Feds Ordered to Finalize Graphic Cigarette Warnings

BOSTON (CN) – A federal judge in Massachusetts ordered the U.S. Food and Drug Administration on Wednesday to stop delaying the implementation of graphic warning labels on cigarette packs.

Marlboro, one of the most well-known cigarette brands.

The FDA was required to develop new graphic warning labels in 2009 after the passage of the Family Smoking Prevention and Tobacco Control Act. After the first attempt to develop labels was stymied by lawsuits from tobacco companies in 2012, the FDA did not design new proposed labels.

“This court concludes that because the FDA has both ‘unlawfully withheld’ and ‘unreasonably delayed’ agency action, the court must compel agency action,” U.S. District Judge Indira Talwani wrote in a 15-page opinion.

The 2016 lawsuit to force FDA action was filed by the American Academy of Pediatrics, the Massachusetts Chapter of the American Academy of Pediatrics, the American Cancer Society, the American Cancer Society Cancer Action Network, the American Heart Association, the American Lung Association, the Campaign for Tobacco-Free Kids, Truth Initiative and several individual pediatricians.

The plaintiffs are represented by Boston law firm Anderson & Krieger LLP.

The American Academy of Pediatrics said in an unsigned statement that it urges the FDA “to quickly issue, finalize and implement a rule requiring graphic cigarette warnings,” in accordance with Judge Talwani’s order.

“The current U.S. cigarette warnings, which are printed on the side of cigarette packs and haven’t been updated since 1984, are stale, unnoticed and a major impediment to greater progress in reducing cigarette smoking,” the group said.

The 2009 Family Smoking Prevention and Tobacco Control Act required graphic warnings covering the top half of the front and back of cigarette packs and 20 percent of cigarette advertising and gave the FDA until June 22, 2011, to issue a final rule requiring such warnings.
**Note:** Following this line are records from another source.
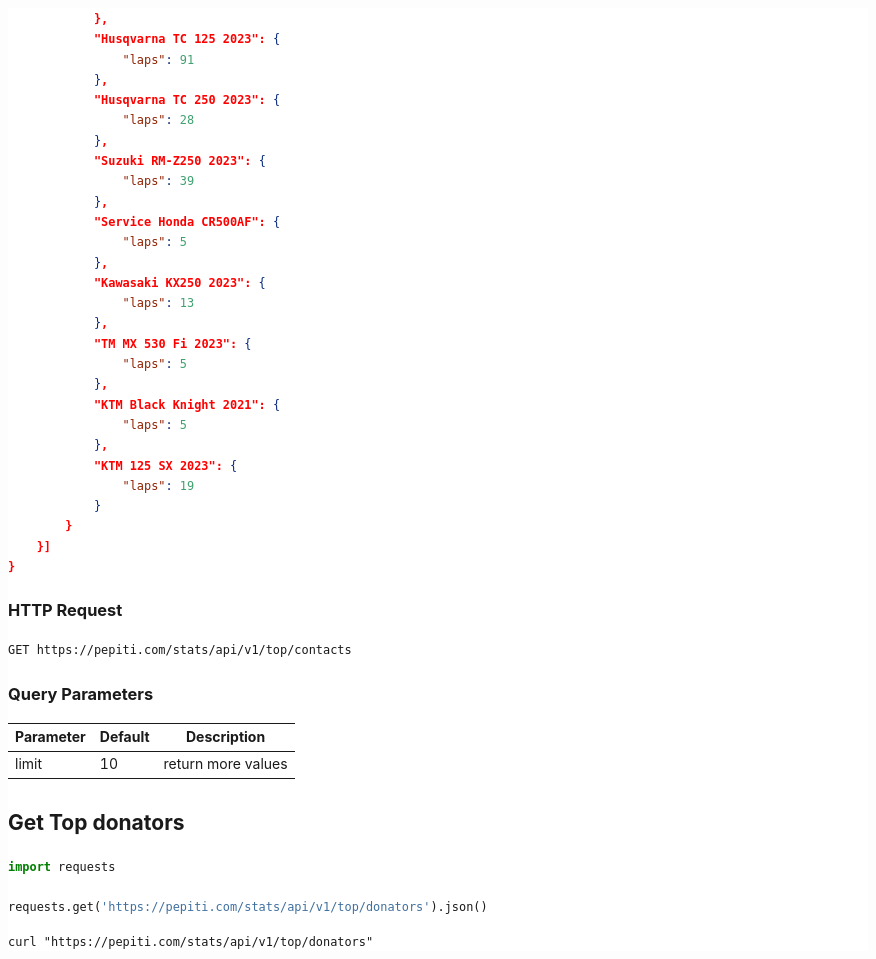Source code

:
 ```json
			},
			"Husqvarna TC 125 2023": {
				"laps": 91
			},
			"Husqvarna TC 250 2023": {
				"laps": 28
			},
			"Suzuki RM-Z250 2023": {
				"laps": 39
			},
			"Service Honda CR500AF": {
				"laps": 5
			},
			"Kawasaki KX250 2023": {
				"laps": 13
			},
			"TM MX 530 Fi 2023": {
				"laps": 5
			},
			"KTM Black Knight 2021": {
				"laps": 5
			},
			"KTM 125 SX 2023": {
				"laps": 19
			}
		}
	}]
}
```

### HTTP Request

`GET https://pepiti.com/stats/api/v1/top/contacts`

### Query Parameters

Parameter | Default | Description
--------- | ------- | -----------
limit | 10 | return more values

## Get Top donators

```python
import requests

requests.get('https://pepiti.com/stats/api/v1/top/donators').json()
```

```shell
curl "https://pepiti.com/stats/api/v1/top/donators"
```
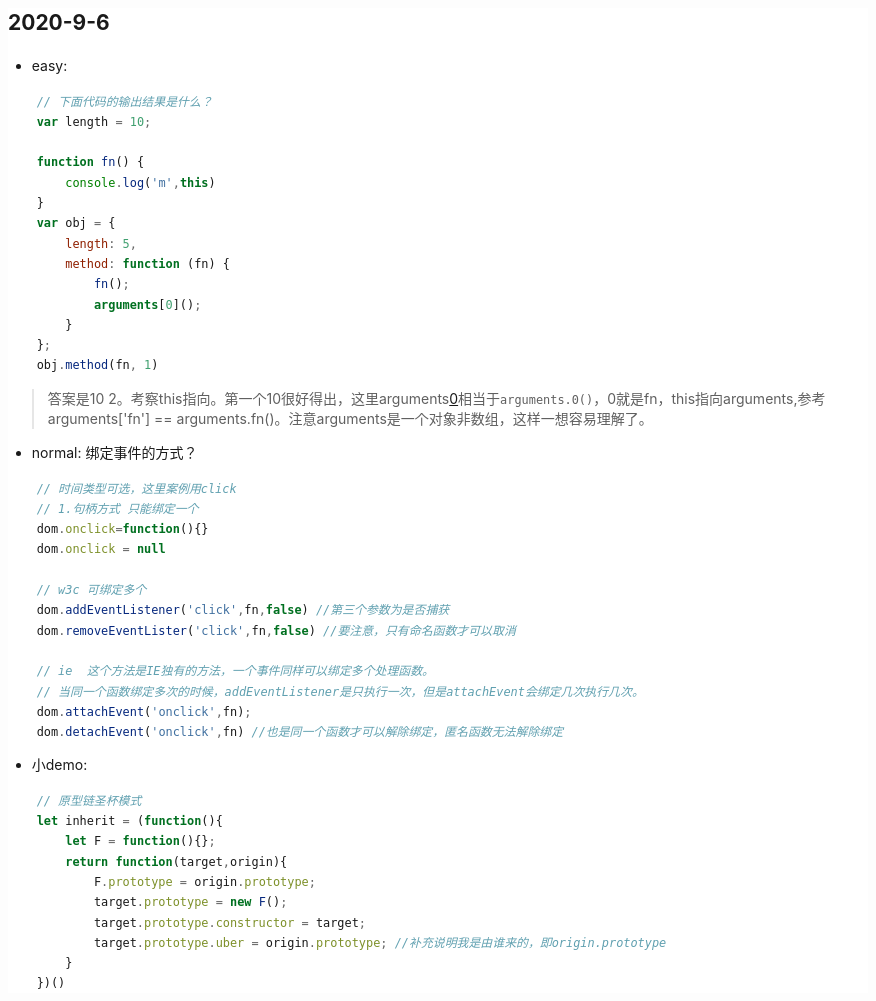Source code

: ## 2020-9-6
- easy:
```javascript
    // 下面代码的输出结果是什么？
    var length = 10;

    function fn() {
        console.log('m',this)
    }
    var obj = {
        length: 5,
        method: function (fn) {
            fn();
            arguments[0]();
        }
    };
    obj.method(fn, 1)
```
> 答案是10 2。考察this指向。第一个10很好得出，这里arguments[0]()相当于```arguments.0()```，0就是fn，this指向arguments,参考arguments['fn'] == arguments.fn()。注意arguments是一个对象非数组，这样一想容易理解了。

- normal:
绑定事件的方式？
```javascript
    // 时间类型可选，这里案例用click
    // 1.句柄方式 只能绑定一个
    dom.onclick=function(){}
    dom.onclick = null

    // w3c 可绑定多个
    dom.addEventListener('click',fn,false) //第三个参数为是否捕获
    dom.removeEventLister('click',fn,false) //要注意，只有命名函数才可以取消

    // ie  这个方法是IE独有的方法，一个事件同样可以绑定多个处理函数。
    // 当同一个函数绑定多次的时候，addEventListener是只执行一次，但是attachEvent会绑定几次执行几次。
    dom.attachEvent('onclick',fn);
    dom.detachEvent('onclick',fn) //也是同一个函数才可以解除绑定，匿名函数无法解除绑定
```

- 小demo:
```javascript
    // 原型链圣杯模式
    let inherit = (function(){
        let F = function(){};
        return function(target,origin){
            F.prototype = origin.prototype;
            target.prototype = new F();
			target.prototype.constructor = target;
			target.prototype.uber = origin.prototype; //补充说明我是由谁来的，即origin.prototype
        }
    })()
```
While the FDA met that deadline, the specific graphic warnings were challenged by five tobacco companies that claimed that requiring the labels infringed on their freedom of speech.

Ultimately, the challenged graphic warnings were struck down in August 2012 by the D.C. Circuit. The ruling only applied to the specific images proposed by the FDA and did not address the law’s underlying requirement.

In a separate case in March 2012, the Sixth Circuit upheld the law’s requirement for graphic warnings, finding that provision did not violate the First Amendment. The U.S. Supreme Court declined to hear a tobacco industry appeal of the ruling.

That left the FDA to come up with new warnings, which never happened.

Judge Talwani set a Sept. 26 deadline for the FDA to give an expedited schedule to the court for the publication of new proposed graphic warnings.

A spokesperson from the FDA did not respond Thursday to an email request for comment.